Mona Yakoubian, directrice du programme Moyen-Orient au Center for Strategic and International Studies, a déclaré à propos du plan de blocus américain : "Il me semble que c'est une entreprise extrêmement ambitieuse, qui ne résout pas le problème de la perturbation. C'est difficile à comprendre".
Le trafic à travers le détroit a augmenté samedi. Cependant, dimanche, deux navires ont tenté de passer par le couloir étroit avant de faire demi-tour brusquement, alors que les négociations à Islamabad s'effondraient.
Yakoubian a déclaré que si l'Iran sentait que ses exportations de pétrole étaient menacées, il pourrait inciter la milice houthie au Yémen à cibler le trafic à travers le goulet d'étranglement de Bab al-Mandeb, à l'entrée sud de la mer Rouge. Les Houthis sont intervenus dans la guerre fin mars et ont la capacité de perturber la navigation.

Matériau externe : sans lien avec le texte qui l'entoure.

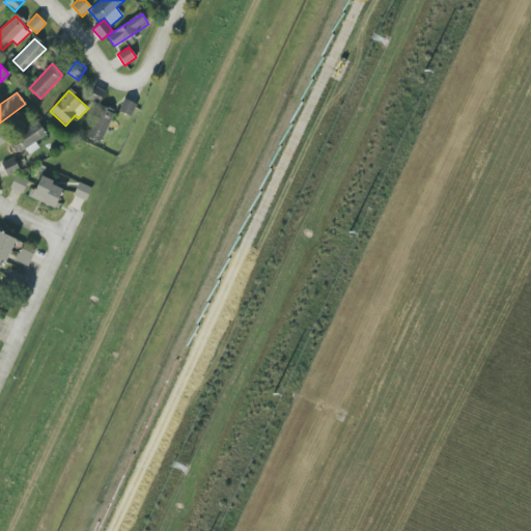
[(132,115),(136,103),(123,99),(119,112),(132,115)]
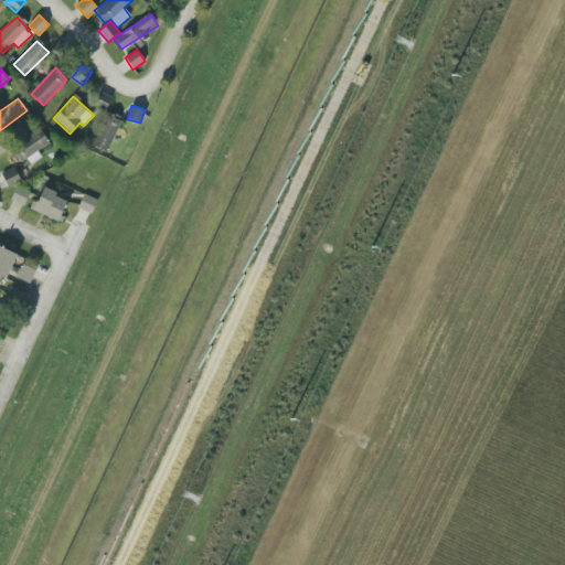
[(107,152),(121,118),(107,112),(93,147),(107,152)]
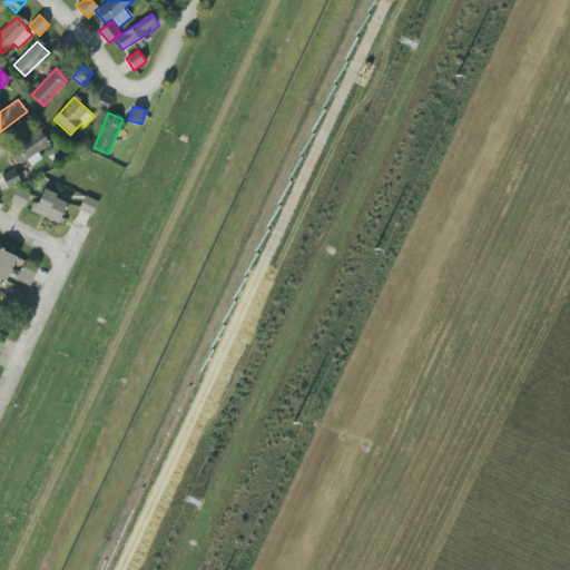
[(30,161),(52,147),(41,131),(10,151),(19,165),(28,158),(30,161)]
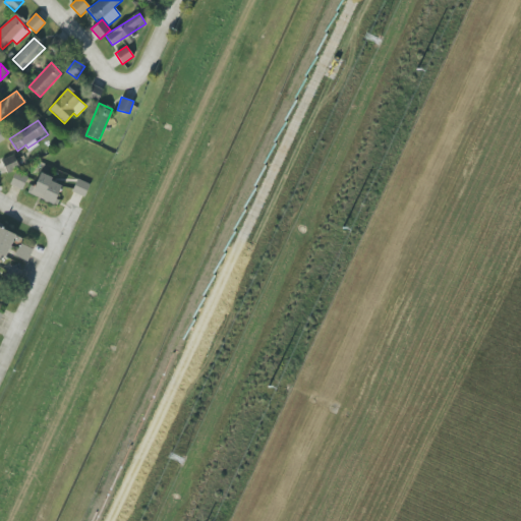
[(7,172),(18,167),(14,155),(2,160),(7,172)]
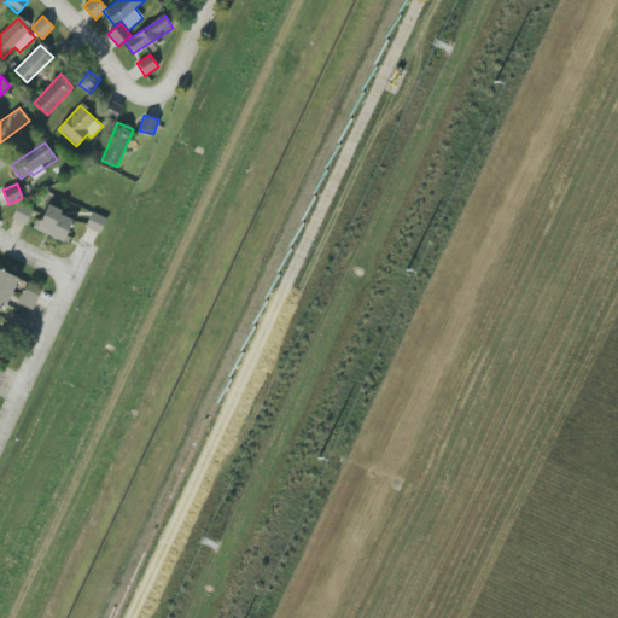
[(27,225),(33,210),(18,204),(12,219),(27,225)]
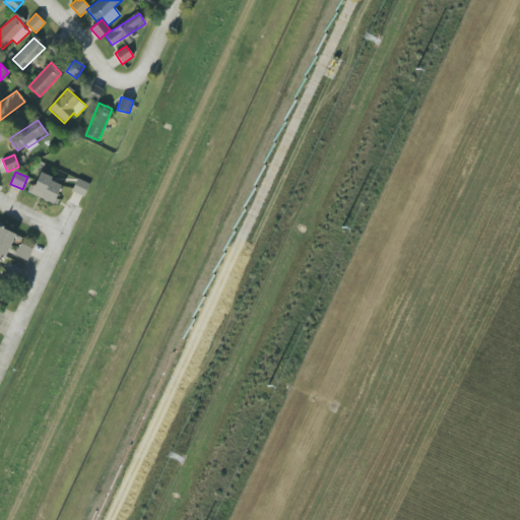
[(55,203),(62,185),(51,181),(53,177),(39,172),(30,194),(55,203)]
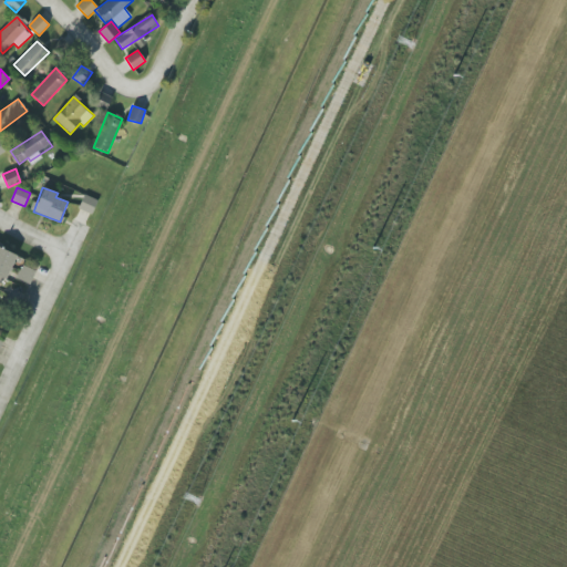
[(98,200),(84,195),(79,208),(92,215),(98,200)]
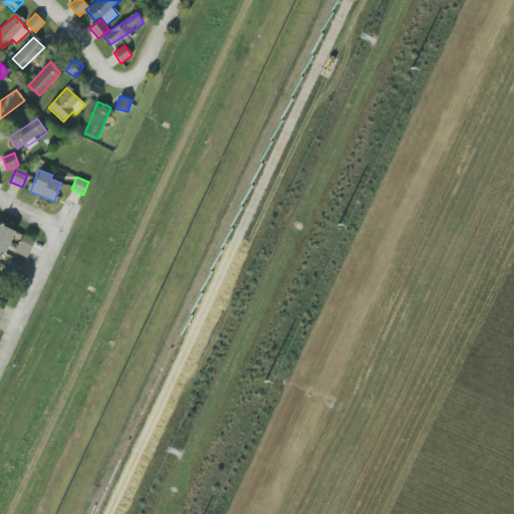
[(15,230),(0,223),(0,253),(0,252),(6,254),(15,230)]
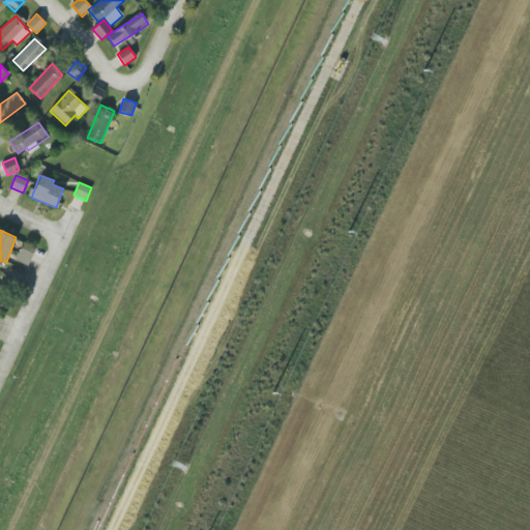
[(15,261),(28,266),(33,253),(20,247),(15,261)]
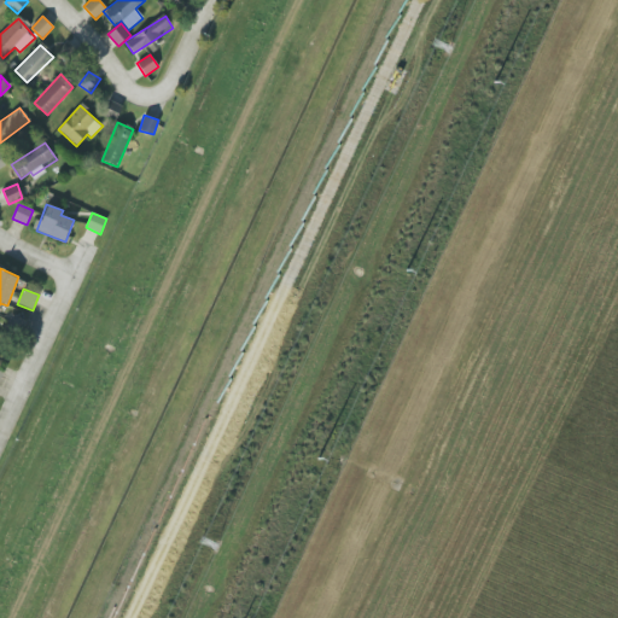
All buildings are outlined.
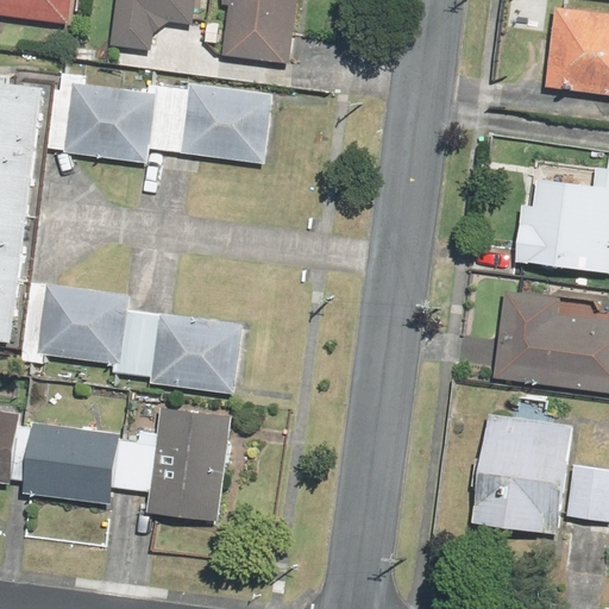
[(70,0),(0,0),(0,18),(67,27),(70,0)]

Échec des négociations et ses conséquences sur les marchés
L'importance des flux de pétrole à travers la mer Rouge a augmenté depuis le déclenchement de la guerre, l'Arabie saoudite ayant renforcé les flux de pétrole via des pipelines à travers le pays jusqu'au port de Yanbu.
Riyad a annoncé dimanche avoir récupéré toute sa capacité de production via le pipeline "Est-Ouest", en plus de reprendre la production du champ "Manifa", après des attaques iraniennes.
Harris Khurshid, directeur des investissements chez Karobar Capital à Chicago, a déclaré que "le marché s'est précipité dans ses prévisions de désescalade", ajoutant que le blocus menace de ralentir l'expédition, de retarder l'arrivée des marchandises et d'augmenter les coûts d'assurance. Il a ajouté : "C'est ce qui mène en réalité à une pénurie sur le marché et se reflète sur les prix".
L'Organisation des pays exportateurs de pétrole (OPEP), qui a précédemment averti que les dommages causés aux actifs énergétiques au Moyen-Orient affecteraient négativement les approvisionnements pendant longtemps même après la fin de la guerre, doit publier son rapport mensuel sur le marché plus tard lundi, ce qui pourrait fournir un nouvel aperçu sur l'ampleur de la perturbation.
L'échec des négociations constitue un revers majeur après la conclusion d'un accord fragile de cessez-le-feu la semaine dernière. L'Iran a qualifié les exigences des États-Unis de "déraisonnables", selon l'agence semi-officielle Tasnim.
Le vice-président américain J.D. Vance a déclaré que l'objectif principal de Washington était d'obtenir un engagement de Téhéran à renoncer à la quête d'une arme nucléaire, mais il est rentré chez lui sans y parvenir.
S'exprimant devant les journalistes à la base conjointe d'Andrews, le président Trump a déclaré : "Je me fiche de savoir s'ils reviennent ou non", en réponse à une question sur la durée pendant laquelle il attendrait le retour de l'Iran à la table des négociations.